VE-cadherin promoter activity in endothelial cells is dependent on a specialized E-box-GATA element. (A) HUVECs or HEK-293 cells were transfected with either the wild-type −1135/−5 promoter construct or the −1135/−5 promoter construct with the indicated mutation(s). Three independent clones were tested for each mutation. Data are the means ± SD from three experiments performed in triplicate and are shown relative to the luciferase activity of cells transfected with the wild-type promoter construct, which was assigned a value of 1. (***, P < 0.001; *, P < 0.05.) (B) Silencing of TAL-1, E47, or LMO2 reduces the activity of the VE-cadherin promoter in the absence of functional E⁻¹⁰¹. HUVECs were transfected by the indicated siRNA and 24 h later with the VE-cadherin −1135/−5 promoter reporter in which E⁻¹⁰¹ was mutated. Relative luciferase activities are presented as increases (n-fold) over the activity of the E⁻¹⁰¹ mutated promoter treated with control GFP siRNA, which was assigned a value of 1. Each bar is the mean ± SD from three independent experiments, each performed in triplicate. TAL-1 and E47 silencing was monitored by immunoblot analysis and LMO2 silencing by RT-qPCR (not shown). **, P < 0.01; *, P < 0.05. (C) TAL-1, E47, LMO2, and GATA-2 are recruited to the VE-cadherin promoter in HUVECs. ChIP assays were performed on cross-linked chromatin from HUVECs, as described in Materials and Methods (see the supplemental material for a detailed description). Aliquots of immunoprecipitated DNAs were analyzed in triplicate by RT-qPCR with primers targeting the G⁻⁷⁹⁸/E⁻⁷⁸⁴ region. The genomic region downstream of the VE-cadherin gene (+40932) was amplified as a negative control.

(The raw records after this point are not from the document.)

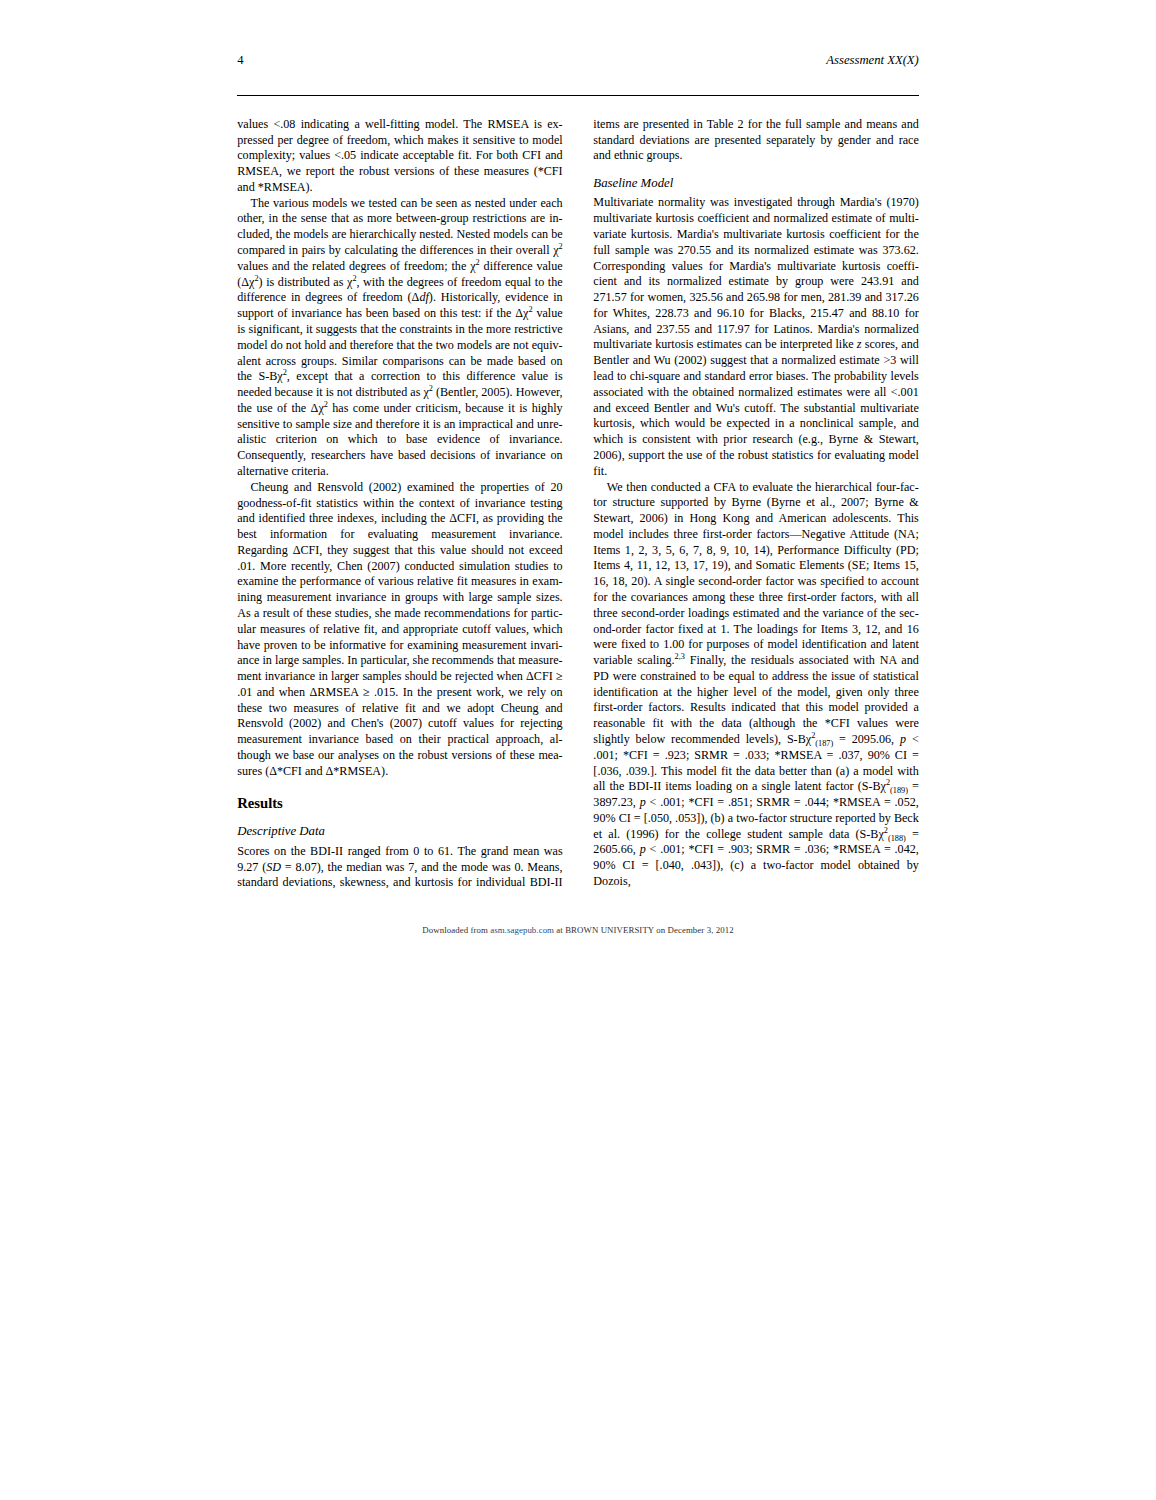4 Assessment XX(X)
values <.08 indicating a well-fitting model. The RMSEA is expressed per degree of freedom, which makes it sensitive to model complexity; values <.05 indicate acceptable fit. For both CFI and RMSEA, we report the robust versions of these measures (*CFI and *RMSEA).
The various models we tested can be seen as nested under each other, in the sense that as more between-group restrictions are included, the models are hierarchically nested. Nested models can be compared in pairs by calculating the differences in their overall χ2 values and the related degrees of freedom; the χ2 difference value (Δχ2) is distributed as χ2, with the degrees of freedom equal to the difference in degrees of freedom (Δdf). Historically, evidence in support of invariance has been based on this test: if the Δχ2 value is significant, it suggests that the constraints in the more restrictive model do not hold and therefore that the two models are not equivalent across groups. Similar comparisons can be made based on the S-Bχ2, except that a correction to this difference value is needed because it is not distributed as χ2 (Bentler, 2005). However, the use of the Δχ2 has come under criticism, because it is highly sensitive to sample size and therefore it is an impractical and unrealistic criterion on which to base evidence of invariance. Consequently, researchers have based decisions of invariance on alternative criteria.
Cheung and Rensvold (2002) examined the properties of 20 goodness-of-fit statistics within the context of invariance testing and identified three indexes, including the ΔCFI, as providing the best information for evaluating measurement invariance. Regarding ΔCFI, they suggest that this value should not exceed .01. More recently, Chen (2007) conducted simulation studies to examine the performance of various relative fit measures in examining measurement invariance in groups with large sample sizes. As a result of these studies, she made recommendations for particular measures of relative fit, and appropriate cutoff values, which have proven to be informative for examining measurement invariance in large samples. In particular, she recommends that measurement invariance in larger samples should be rejected when ΔCFI ≥ .01 and when ΔRMSEA ≥ .015. In the present work, we rely on these two measures of relative fit and we adopt Cheung and Rensvold (2002) and Chen's (2007) cutoff values for rejecting measurement invariance based on their practical approach, although we base our analyses on the robust versions of these measures (Δ*CFI and Δ*RMSEA).
Results
Descriptive Data
Scores on the BDI-II ranged from 0 to 61. The grand mean was 9.27 (SD = 8.07), the median was 7, and the mode was 0. Means, standard deviations, skewness, and kurtosis for individual BDI-II items are presented in Table 2 for the full sample and means and standard deviations are presented separately by gender and race and ethnic groups.
Baseline Model
Multivariate normality was investigated through Mardia's (1970) multivariate kurtosis coefficient and normalized estimate of multivariate kurtosis. Mardia's multivariate kurtosis coefficient for the full sample was 270.55 and its normalized estimate was 373.62. Corresponding values for Mardia's multivariate kurtosis coefficient and its normalized estimate by group were 243.91 and 271.57 for women, 325.56 and 265.98 for men, 281.39 and 317.26 for Whites, 228.73 and 96.10 for Blacks, 215.47 and 88.10 for Asians, and 237.55 and 117.97 for Latinos. Mardia's normalized multivariate kurtosis estimates can be interpreted like z scores, and Bentler and Wu (2002) suggest that a normalized estimate >3 will lead to chi-square and standard error biases. The probability levels associated with the obtained normalized estimates were all <.001 and exceed Bentler and Wu's cutoff. The substantial multivariate kurtosis, which would be expected in a nonclinical sample, and which is consistent with prior research (e.g., Byrne & Stewart, 2006), support the use of the robust statistics for evaluating model fit.
We then conducted a CFA to evaluate the hierarchical four-factor structure supported by Byrne (Byrne et al., 2007; Byrne & Stewart, 2006) in Hong Kong and American adolescents. This model includes three first-order factors—Negative Attitude (NA; Items 1, 2, 3, 5, 6, 7, 8, 9, 10, 14), Performance Difficulty (PD; Items 4, 11, 12, 13, 17, 19), and Somatic Elements (SE; Items 15, 16, 18, 20). A single second-order factor was specified to account for the covariances among these three first-order factors, with all three second-order loadings estimated and the variance of the second-order factor fixed at 1. The loadings for Items 3, 12, and 16 were fixed to 1.00 for purposes of model identification and latent variable scaling.2,3 Finally, the residuals associated with NA and PD were constrained to be equal to address the issue of statistical identification at the higher level of the model, given only three first-order factors. Results indicated that this model provided a reasonable fit with the data (although the *CFI values were slightly below recommended levels), S-Bχ2(187) = 2095.06, p < .001; *CFI = .923; SRMR = .033; *RMSEA = .037, 90% CI = [.036, .039.]. This model fit the data better than (a) a model with all the BDI-II items loading on a single latent factor (S-Bχ2(189) = 3897.23, p < .001; *CFI = .851; SRMR = .044; *RMSEA = .052, 90% CI = [.050, .053]), (b) a two-factor structure reported by Beck et al. (1996) for the college student sample data (S-Bχ2(188) = 2605.66, p < .001; *CFI = .903; SRMR = .036; *RMSEA = .042, 90% CI = [.040, .043]), (c) a two-factor model obtained by Dozois,
Downloaded from asm.sagepub.com at BROWN UNIVERSITY on December 3, 2012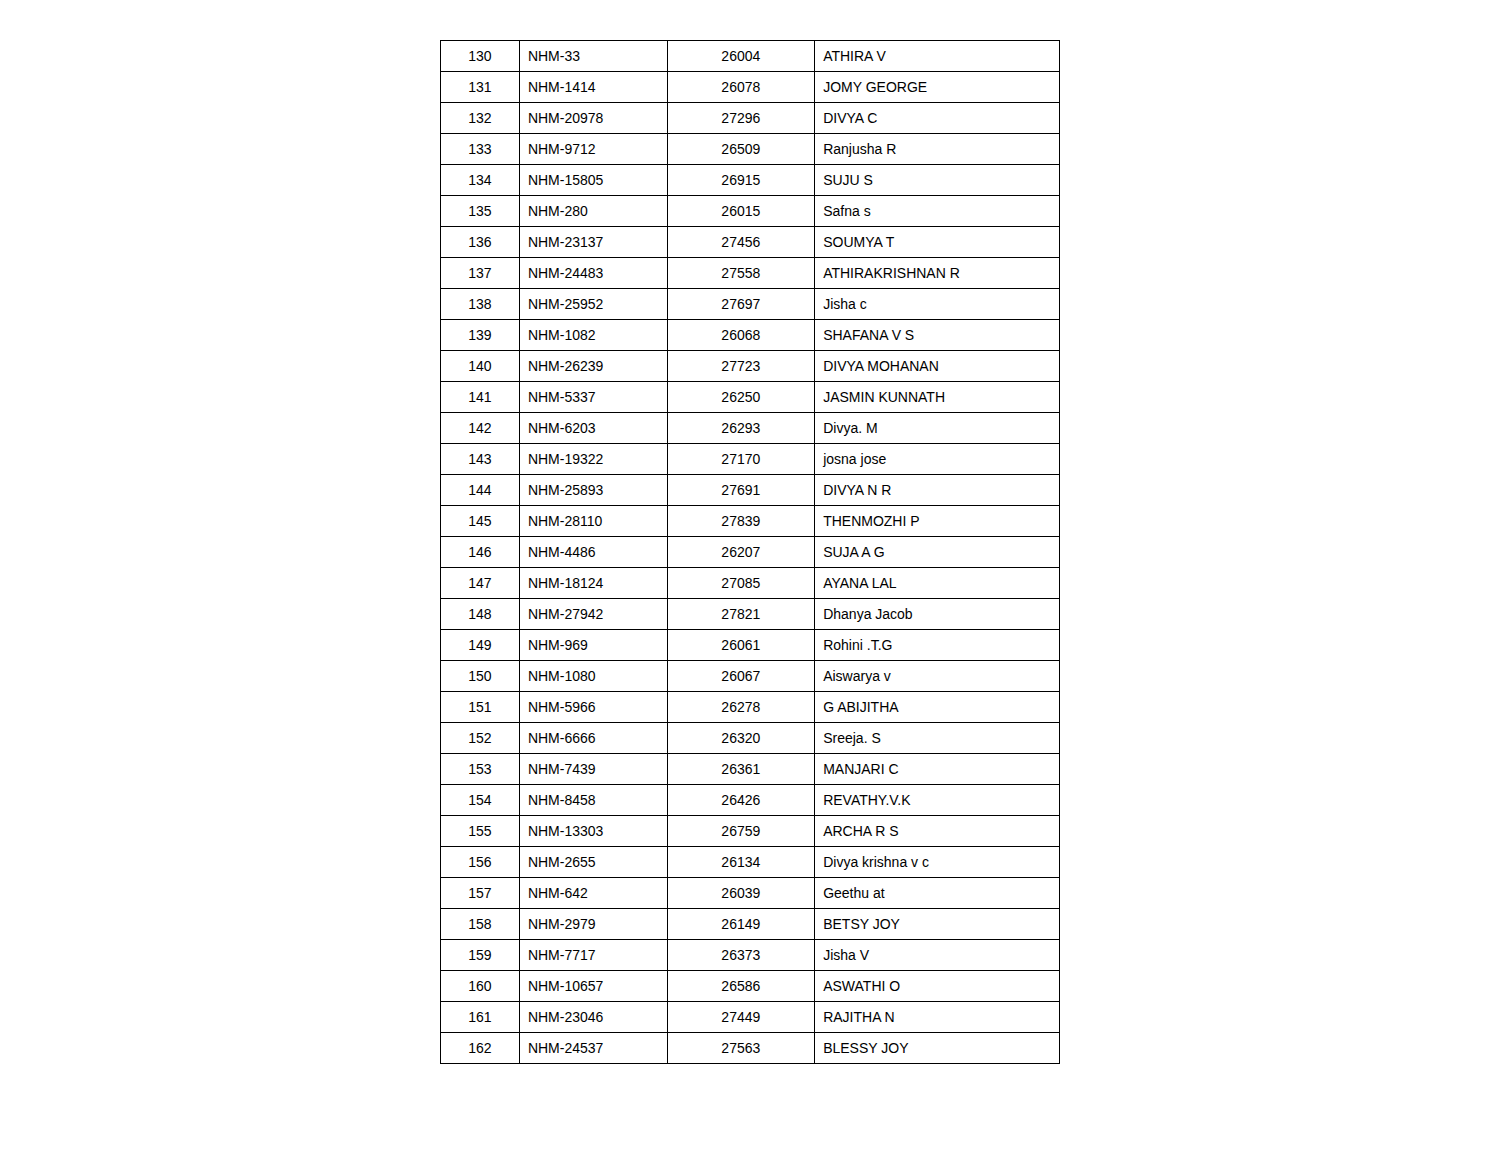| 130 | NHM-33 | 26004 | ATHIRA V |
| 131 | NHM-1414 | 26078 | JOMY GEORGE |
| 132 | NHM-20978 | 27296 | DIVYA C |
| 133 | NHM-9712 | 26509 | Ranjusha R |
| 134 | NHM-15805 | 26915 | SUJU S |
| 135 | NHM-280 | 26015 | Safna s |
| 136 | NHM-23137 | 27456 | SOUMYA T |
| 137 | NHM-24483 | 27558 | ATHIRAKRISHNAN R |
| 138 | NHM-25952 | 27697 | Jisha c |
| 139 | NHM-1082 | 26068 | SHAFANA V S |
| 140 | NHM-26239 | 27723 | DIVYA MOHANAN |
| 141 | NHM-5337 | 26250 | JASMIN KUNNATH |
| 142 | NHM-6203 | 26293 | Divya. M |
| 143 | NHM-19322 | 27170 | josna jose |
| 144 | NHM-25893 | 27691 | DIVYA N R |
| 145 | NHM-28110 | 27839 | THENMOZHI P |
| 146 | NHM-4486 | 26207 | SUJA A G |
| 147 | NHM-18124 | 27085 | AYANA LAL |
| 148 | NHM-27942 | 27821 | Dhanya Jacob |
| 149 | NHM-969 | 26061 | Rohini .T.G |
| 150 | NHM-1080 | 26067 | Aiswarya v |
| 151 | NHM-5966 | 26278 | G ABIJITHA |
| 152 | NHM-6666 | 26320 | Sreeja. S |
| 153 | NHM-7439 | 26361 | MANJARI C |
| 154 | NHM-8458 | 26426 | REVATHY.V.K |
| 155 | NHM-13303 | 26759 | ARCHA R S |
| 156 | NHM-2655 | 26134 | Divya krishna v c |
| 157 | NHM-642 | 26039 | Geethu at |
| 158 | NHM-2979 | 26149 | BETSY JOY |
| 159 | NHM-7717 | 26373 | Jisha V |
| 160 | NHM-10657 | 26586 | ASWATHI O |
| 161 | NHM-23046 | 27449 | RAJITHA N |
| 162 | NHM-24537 | 27563 | BLESSY JOY |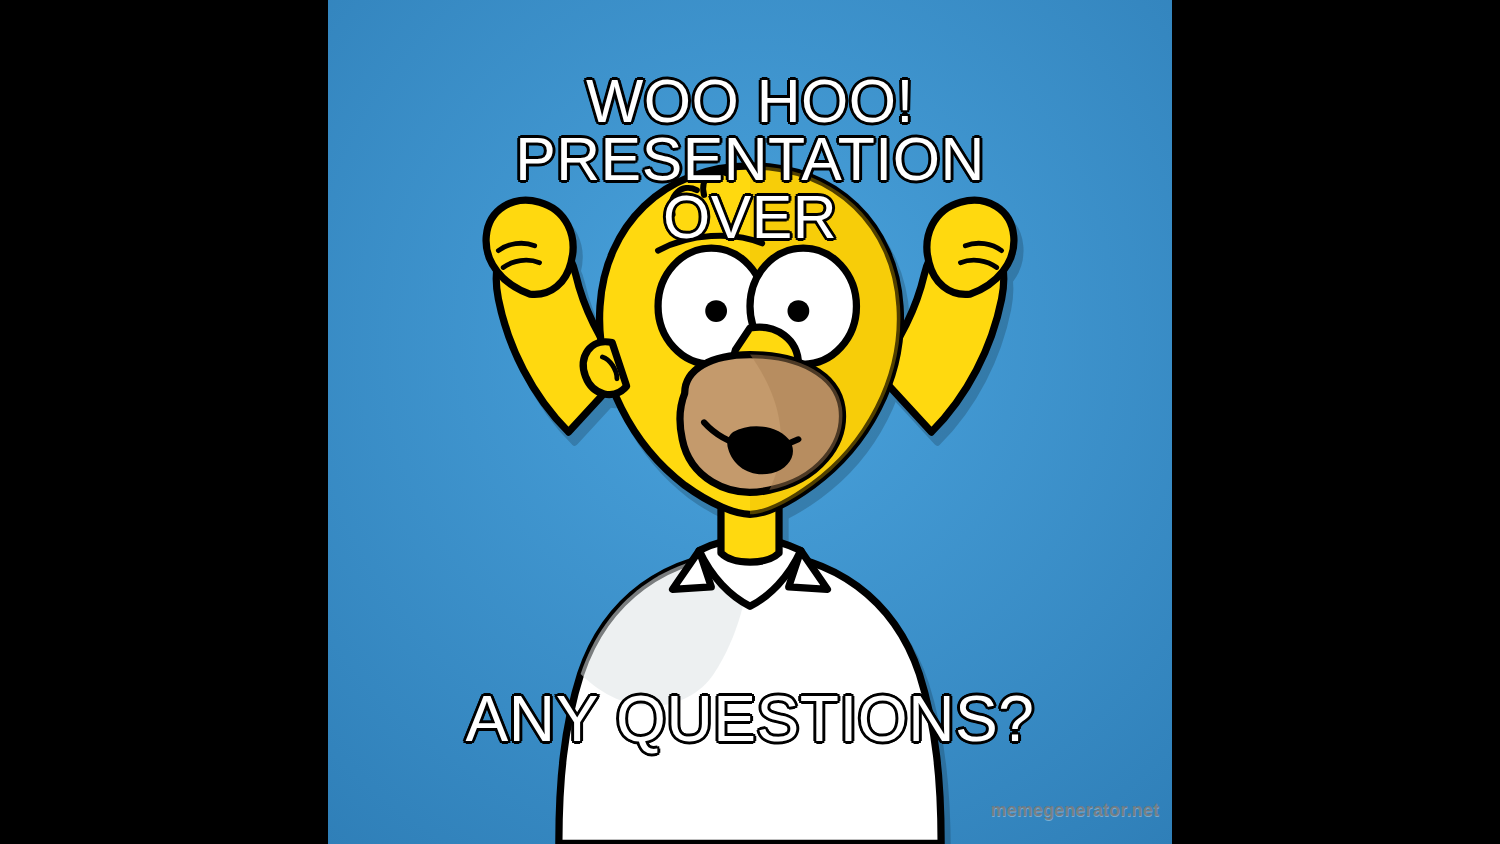Meme: Homer Simpson celebrating — "Woo hoo! Presentation over. Any questions?"
Woo hoo! Presentation over
Any questions?
memegenerator.net
Homer Simpson raises both fists in celebration. Top caption reads "Woo hoo! Presentation over". Bottom caption reads "Any questions?". Watermark: memegenerator.net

Enrichment (n-fold) of target genomic regions immunoprecipitated by each specific antibody was normalized to the levels obtained with species-matched control IgGs, assigned a value of 1, and plotted as the increase over the level of enrichment at the negative-control region. The error bars represent SD from at least two independent ChIP assays. **, P < 0.01; *, P < 0.05.

FIG. 7.

Knockdown of VE-cadherin (VE-CAD) impairs in vitro tubulogenesis. HUVECs were transfected twice with the indicated siRNA and analyzed 24 h after the second transfection for their ability to produce an in vitro tubular network in 3D collagen I gel. Shown are phase-contrast microscopic photographs, taken using a 10× objective, after 48 h of culture in collagen I gel. The residual protein expression was monitored by immunoblot analysis using 30 μg whole-cell extracts. A representative experiment of three is shown.